L’Italia è stata fortunata, hanno scritto in questi giorni i giornali e i media, il ciclone non è arrivato ma ha sfiorato le nostre coste. Peccato però che a Lampedusa ed a Linosa il ciclone è arrivato facendo anche danni. Diciamo di più, Lampedusa e Linosa erano al centro di un’emergenza, ma i media italiani e non solo loro se ne sono dimenticati pensando forse che l’Italia qui non arriva. A quanto pare (il prossimo Consiglio Comunale dovrebbe riunirsi oggi stesso) paradossale è stato anche il fatto che il Comune sia stato avvertito troppo tardi rispetto all’allerta che doveva essere data, e che ancora una volta l’isola che c’è, quella reale e carica di contraddizioni – non quella costruita sulla paura dell’invasione dei migranti – è stata lasciata sola rispetto ai suoi problemi reali che permangono da decenni.
Passato il vento i lampedusani da soli, come hanno sempre fatto, hanno iniziato a rimettere i chiodi ai tetti scoperchiati, a ricostruire i muri abbattuti, a risistemare le barche. A Lampedusa ora non c’è vento ed è tornato il sole, ma restano i soliti problemi di una terra dimenticata per tutto ma non per il suo ruolo di frontiera. Non ci sono in questi giorni troupe televisive a raccontare “l’emergenza sbarchi”, e non c’è stata la solita attenzione rispetto ad un evento che invece qualche riflessione dovrebbe farcela fare. Dopo il ciclone ad esempio sono stato al porto ed ho parlato con alcuni pescatori anziani, gente con il mare nel sangue e nell’anima che conosce venti e onde meglio di chiunque altro. Tutti mi hanno detto la stessa cosa, una cosa del genere non solo non l’hanno mai vista, ma non è nemmeno presente nei loro ricordi.
Del resto qualcuno di voi lo ha mai visto un ciclone di questo tipo in mezzo al Mediterraneo? Non è questo forse un tema da dibattere? Non è forse un’emergenza la questione climatica, le bombe d’acqua e la siccità, che sta sconvolgendo il nostro paese? Non è forse un’emergenza il rapido e violento cambiamento climatico che sta subendo il nostro pianeta e che provocherà decine di milioni di profughi nei prossimi anni?
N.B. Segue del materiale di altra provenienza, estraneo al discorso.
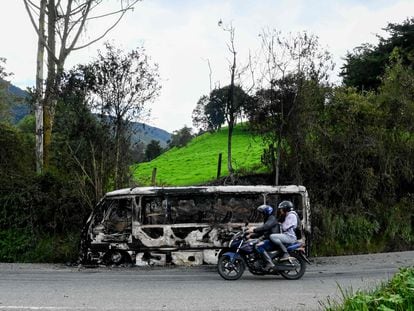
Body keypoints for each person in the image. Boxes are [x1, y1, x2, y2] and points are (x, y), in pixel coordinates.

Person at [246, 204, 279, 270]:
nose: (261, 215)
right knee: (253, 243)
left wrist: (254, 229)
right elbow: (262, 232)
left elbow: (265, 227)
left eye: (262, 213)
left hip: (272, 241)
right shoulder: (267, 219)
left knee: (258, 246)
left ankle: (269, 263)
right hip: (268, 239)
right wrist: (251, 235)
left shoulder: (272, 219)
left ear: (266, 213)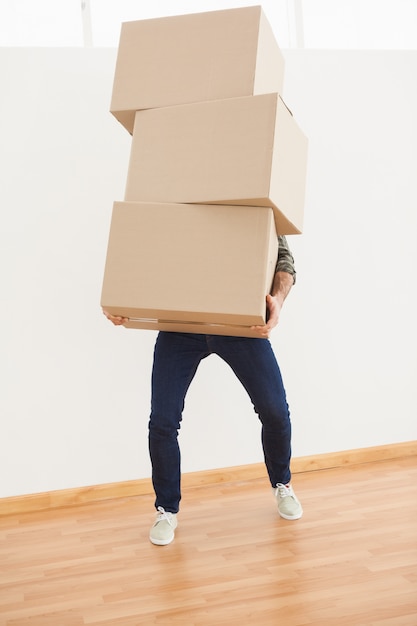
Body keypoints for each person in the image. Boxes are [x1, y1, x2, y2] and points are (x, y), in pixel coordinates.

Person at [103, 234, 302, 546]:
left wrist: (277, 299)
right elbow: (143, 250)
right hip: (181, 327)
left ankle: (282, 483)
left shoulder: (259, 199)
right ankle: (166, 509)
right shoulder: (175, 198)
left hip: (239, 324)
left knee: (275, 410)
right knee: (163, 421)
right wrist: (122, 300)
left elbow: (284, 261)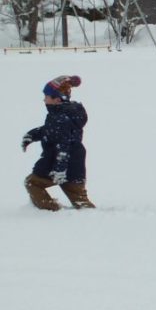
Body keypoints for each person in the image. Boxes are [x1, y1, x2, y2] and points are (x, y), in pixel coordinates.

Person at [22, 75, 95, 211]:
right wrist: (32, 135)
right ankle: (90, 216)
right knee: (80, 201)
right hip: (75, 165)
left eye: (46, 96)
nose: (44, 99)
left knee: (32, 183)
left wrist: (59, 170)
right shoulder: (66, 114)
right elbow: (53, 131)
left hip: (56, 165)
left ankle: (52, 213)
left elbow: (64, 144)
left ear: (56, 99)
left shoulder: (60, 118)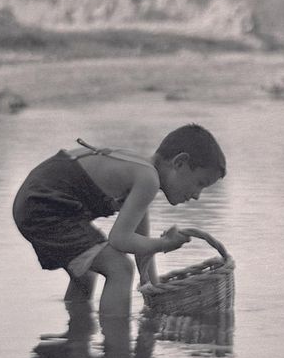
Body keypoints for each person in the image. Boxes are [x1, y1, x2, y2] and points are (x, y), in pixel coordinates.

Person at [13, 124, 226, 318]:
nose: (197, 195)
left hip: (36, 201)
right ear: (179, 163)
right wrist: (164, 244)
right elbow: (120, 240)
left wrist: (154, 290)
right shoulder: (147, 179)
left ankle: (76, 344)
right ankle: (118, 353)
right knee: (119, 268)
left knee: (85, 275)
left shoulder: (142, 173)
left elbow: (141, 246)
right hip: (45, 204)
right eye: (200, 183)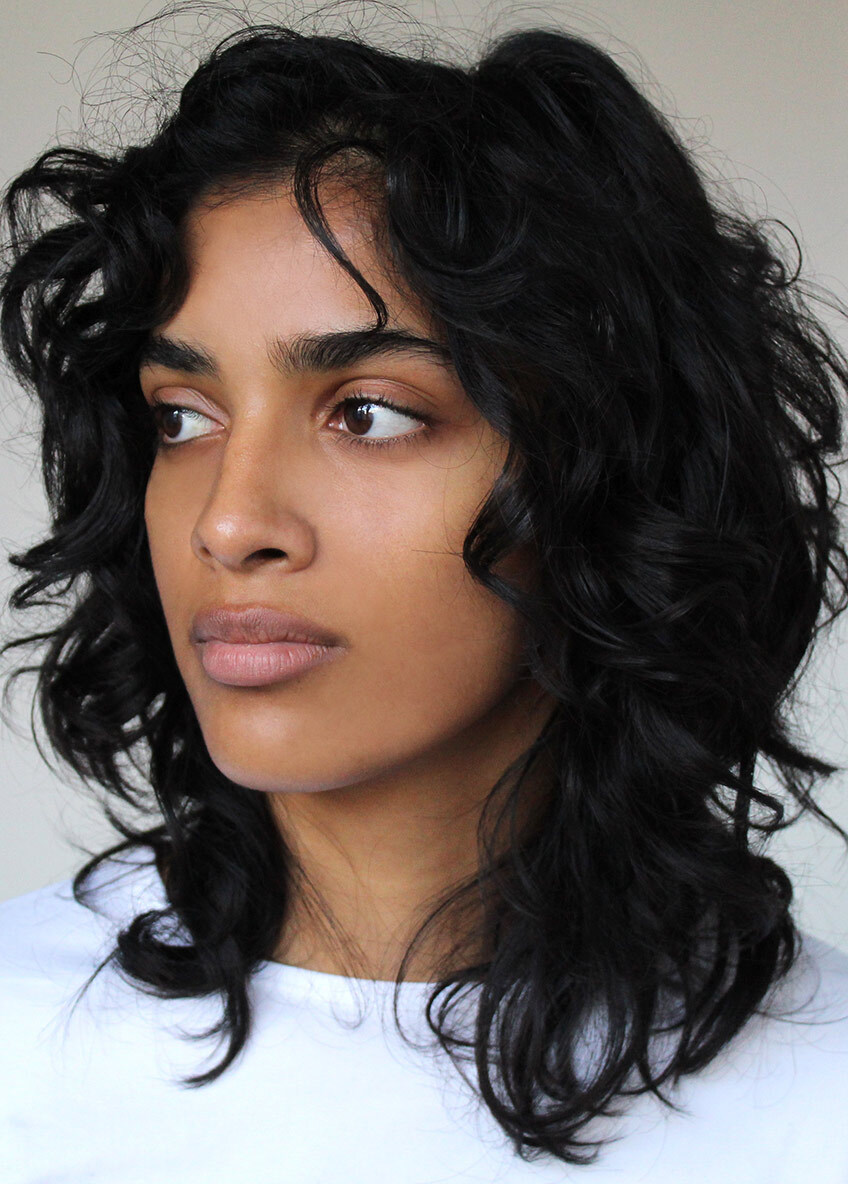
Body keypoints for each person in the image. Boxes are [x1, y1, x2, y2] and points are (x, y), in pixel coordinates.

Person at [1, 12, 848, 1182]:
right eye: (182, 418)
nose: (228, 522)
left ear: (603, 469)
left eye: (366, 412)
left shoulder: (819, 1097)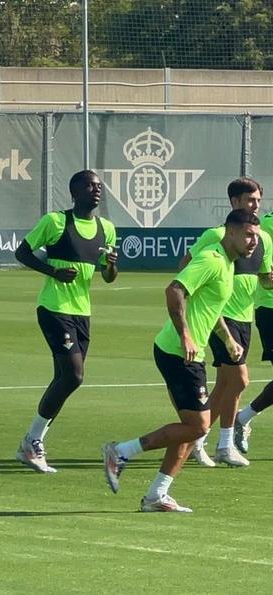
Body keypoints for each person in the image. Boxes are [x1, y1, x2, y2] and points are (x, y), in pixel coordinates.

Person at [103, 209, 260, 513]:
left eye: (255, 235)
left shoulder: (228, 264)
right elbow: (175, 290)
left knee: (190, 427)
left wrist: (228, 341)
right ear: (230, 232)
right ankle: (121, 452)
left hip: (190, 352)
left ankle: (156, 495)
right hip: (178, 351)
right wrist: (186, 335)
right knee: (199, 426)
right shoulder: (212, 260)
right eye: (248, 234)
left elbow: (209, 307)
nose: (254, 241)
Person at [13, 170, 118, 473]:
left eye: (99, 186)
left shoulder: (106, 229)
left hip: (82, 312)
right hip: (54, 307)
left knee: (66, 379)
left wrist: (111, 266)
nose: (96, 190)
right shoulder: (56, 222)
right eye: (88, 185)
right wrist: (53, 272)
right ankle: (33, 441)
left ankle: (31, 443)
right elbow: (22, 253)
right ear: (74, 192)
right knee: (74, 376)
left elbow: (109, 277)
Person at [176, 178, 271, 467]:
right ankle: (223, 442)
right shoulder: (214, 235)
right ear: (234, 203)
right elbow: (184, 268)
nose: (254, 205)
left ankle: (201, 439)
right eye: (249, 200)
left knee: (227, 384)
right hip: (221, 318)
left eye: (257, 200)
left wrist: (269, 281)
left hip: (245, 316)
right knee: (240, 379)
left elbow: (265, 280)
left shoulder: (263, 238)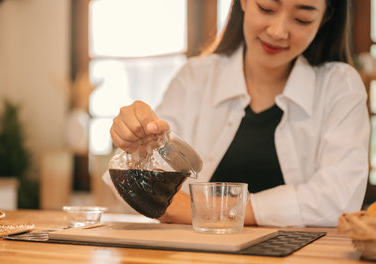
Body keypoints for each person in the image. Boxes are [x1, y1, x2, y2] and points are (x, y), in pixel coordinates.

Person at [108, 0, 370, 227]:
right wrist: (137, 145)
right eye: (266, 8)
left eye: (302, 19)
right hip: (196, 262)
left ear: (324, 18)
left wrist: (208, 211)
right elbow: (141, 187)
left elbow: (340, 199)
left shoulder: (339, 86)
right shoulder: (195, 79)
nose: (278, 31)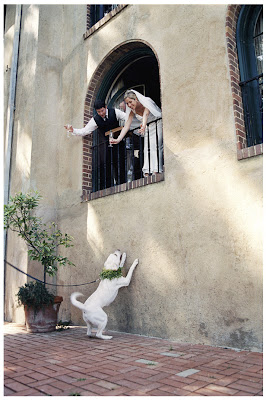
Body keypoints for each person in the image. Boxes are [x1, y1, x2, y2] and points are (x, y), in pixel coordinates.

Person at [64, 100, 126, 189]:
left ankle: (122, 186)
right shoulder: (95, 119)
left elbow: (127, 118)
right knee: (107, 167)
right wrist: (73, 130)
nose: (101, 113)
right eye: (98, 112)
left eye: (102, 110)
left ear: (105, 107)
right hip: (107, 147)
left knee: (120, 165)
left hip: (119, 143)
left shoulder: (115, 112)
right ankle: (109, 188)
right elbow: (85, 131)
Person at [110, 89, 163, 176]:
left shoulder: (146, 102)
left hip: (156, 124)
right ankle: (147, 170)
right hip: (146, 127)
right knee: (146, 148)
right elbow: (126, 126)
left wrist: (143, 125)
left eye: (131, 102)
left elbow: (146, 114)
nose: (129, 105)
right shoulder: (132, 111)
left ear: (136, 99)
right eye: (127, 103)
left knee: (156, 146)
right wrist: (118, 139)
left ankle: (156, 170)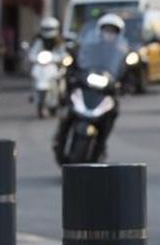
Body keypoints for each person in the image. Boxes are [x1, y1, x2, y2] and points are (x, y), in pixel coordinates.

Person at [53, 14, 126, 158]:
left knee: (113, 111)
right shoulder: (89, 46)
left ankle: (102, 142)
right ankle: (60, 137)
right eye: (106, 30)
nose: (109, 34)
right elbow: (77, 61)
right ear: (100, 31)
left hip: (106, 89)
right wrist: (72, 72)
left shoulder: (121, 51)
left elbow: (125, 70)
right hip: (86, 84)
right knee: (69, 105)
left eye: (112, 31)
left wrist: (125, 83)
A quanto pare, almeno per i media italiani le emergenze sono altre e di Lampedusa se ne parla soltanto quando c’è da commentare “l’invasione” . Del resto se uno analizza bene il dibattito dei grandi telegiornali le grandi questioni come la crisi economica, climatica, culturale che mordono il nostro paese, e le guerre civili che da qui a breve sconvolgeranno la sponda sud del Mediterraneo scompaiono sempre.
Tutti si concentrano e si catalizzando invece sui nemici perfetti di turno, figure deboli e povere che hanno una sola particolarità. Non hanno voce né storia. Per questo diventano una bellissima categoria con la quale far discutere e dividere lo show della politica. Del resto far pensare non alza lo share, e non aumenta i mi piace sui social network. Meglio allora gli “Hunger Games” della guerra tra poveri. Eppure l’Italia in crisi ha un grande bisogno di concentrarsi e discutere di se stessa a partire proprio dai suoi confini, non solo geografici ma anche sociali.
Il ciclone che ha investito in questi giorni Lampedusa è per certi aspetti una metafora significativa del nostro presente e della società in cui viviamo, così indifferente ai suoi margini rispetto ai problemi quotidiani della crisi ma sempre pronta ad “armarli” come “confine” per dividere.